Per fortuna, però, il loro sfogo è stato condiviso da tanti, che hanno capito che la loro candidatura è stata voluta per meriti politici, non perché i loro mariti sono personaggi più importanti e conosciuti (al momento).
Cucchi: “Non sfrutto Stefano, ma mi candido anche per lui”
Nel balletto delle alleanze, sciolte e riproposte, come in una corrida in cui il toro diventa improvvisamente torero e viceversa, c’è anche lei, Ilaria Cucchi. La 48enne nata a Roma, sorella di Stefano, la cui triste e violenta morte non è stata dimenticata e ha scosso le coscienze di tutta l’Italia, è stata candidata con i Verdi e Sinistra italiana, che (ormai non ci sono più dubbi) correranno insieme al Partito Democratico il prossimo 25 settembre, alle elezioni. Lei ne fa una questione di diritti e niente più e non ha tardato a dirlo in un’intervista a “La Repubblica”: “Lo dico già, voglio essere strumentalizzata per la vicenda di Stefano”, annuncia. E poi spiega: “Utilizzerò quanto successo a mio fratello affinché sia un esempio per tutti“.

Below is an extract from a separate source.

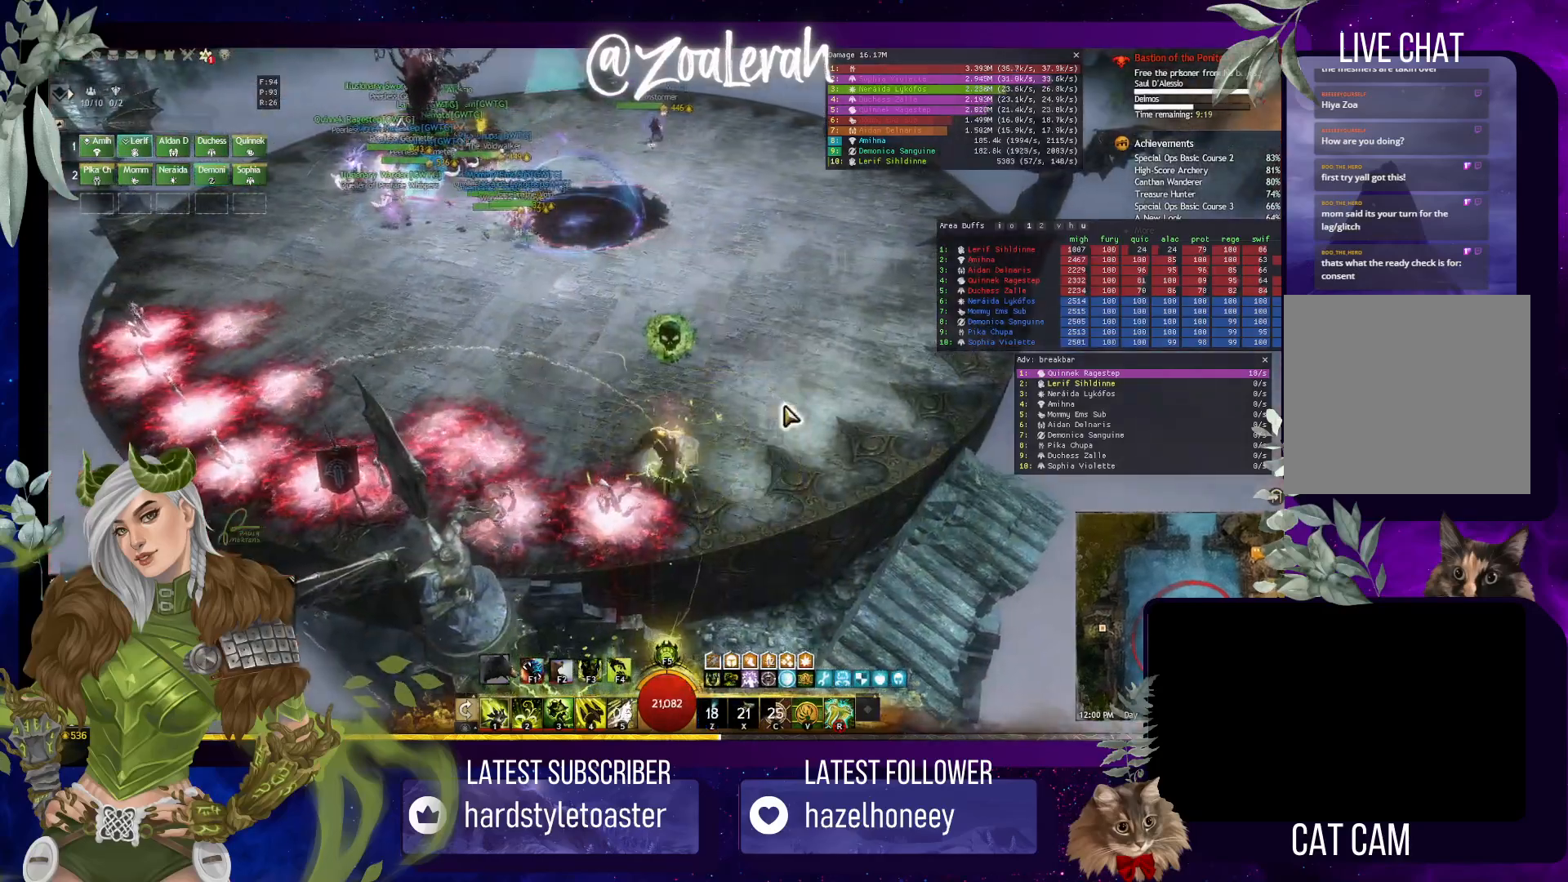
{"keys": [], "events": [[167, "e", "up"]]}
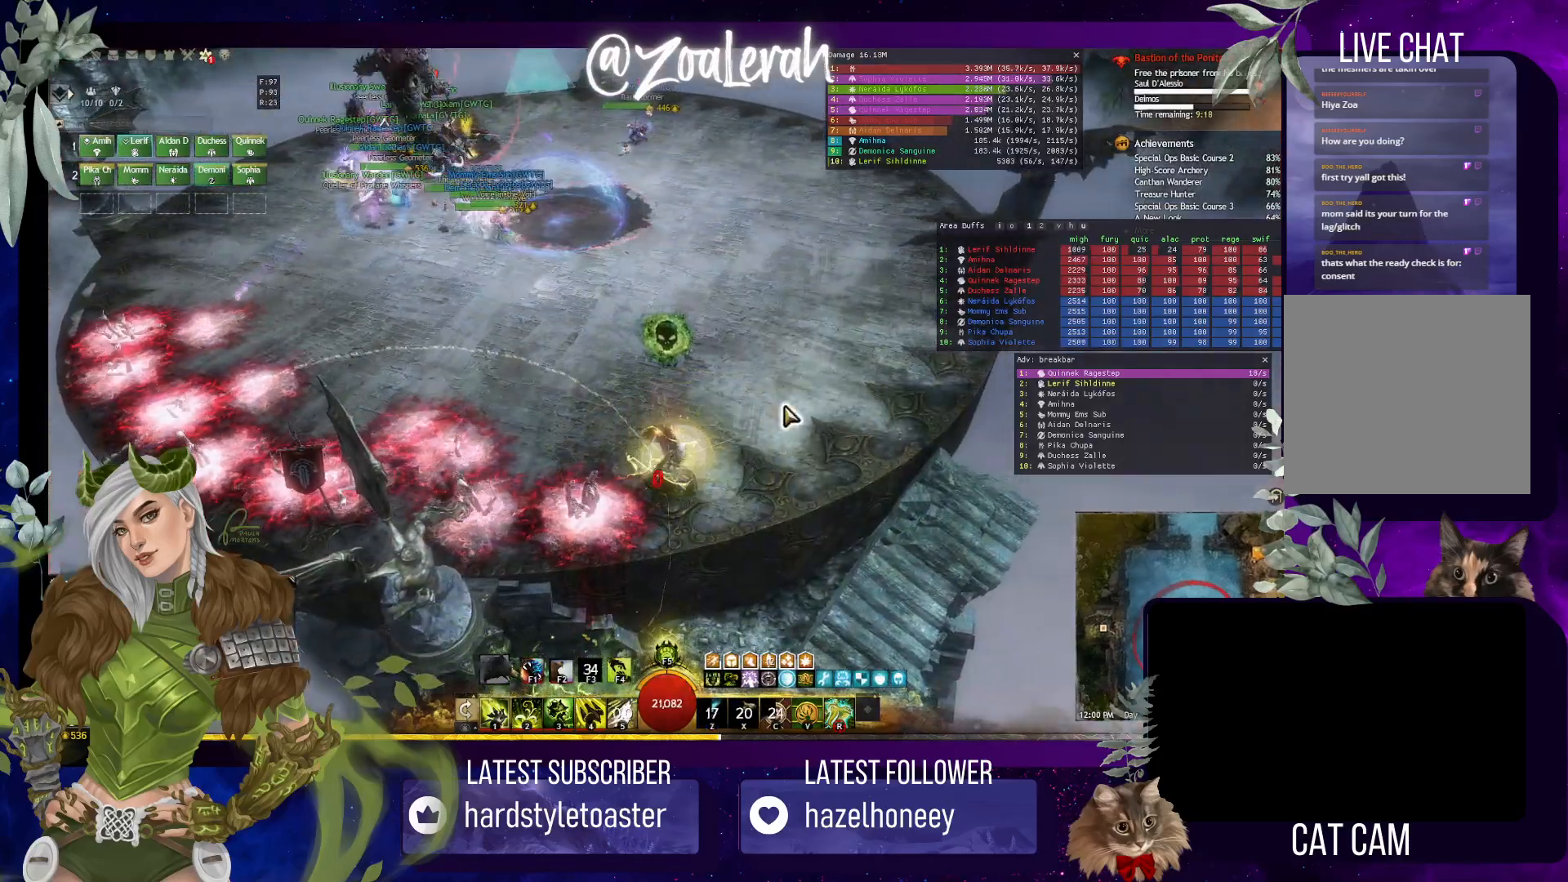
{"keys": [], "events": [[284, "e", "down"], [367, "e", "up"]]}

Insomma, dopo anni di tribunale, voci grossi e battaglie combattute con fioretto, dichiarazioni pubbliche e diplomazia, Ilaria Cucchi è pronta a scendere in campo in politica e in uno dei momenti più delicati che si ricordino negli ultimi mesi, dopo la caduta del governo Draghi. Lo farà tutta a sinistra e senza ripensamenti. Non è la prima volta, infatti, che si affaccia a questo mondo. Si era già candidata nel 2013, nella lista di Rivoluzione Civile, guidata dal magistrato Antonio Ingroia.
In quell’occasione non andò bene, dato che i suoi non superarono lo sbarramento del 4%, ma stavolta è convinta che sarà diverso. E ammette: “Sono un po’ sorpresa, non avrei mai pensato di ricandidarmi”. Poi rievoca la drammatica vicenda di Stefano Cucchi con parole da brividi: “Per certi versi, faccio politica da tredici anni, l’ho fatta sulla mia pelle…“. E qui è impossibile non pensare al toccante film che racconta nei dettagli proprio quanto capitato a Stefano. Una candidatura, quella di Ilaria Cucchi, i cui punti ricalcano sicuramente quelli della coalizione di sinistra, ma lei li spiega attraverso poche e semplici parole dritte al cuore degli elettori: “Al lavoro su giustizia e sanità, non ci sono cittadini di serie A e B”. E tuona: “Non sfrutto Stefano, ma mi candido anche per lui”. Un pugno a destra e un altro dritto sul naso a tutti i detrattori.
Una figlia di, come l’hanno definita, che da più di un decennio lotta per un bene superiore, per quel senso di giustizia che renderebbe tutti i cittadini più liberi e consapevoli. Per dare giustizia, a sua volta, a chi non l’ha avuta. E adesso lo farà (o proverà a farlo) di nuovo attraverso la politica, che ci rende più cittadini e più civili. L’espressione opposta a quel senso di barbarie e impotenza che le crepe nella giustizia ci hanno troppe volte consegnato. E non dovrà più essere così.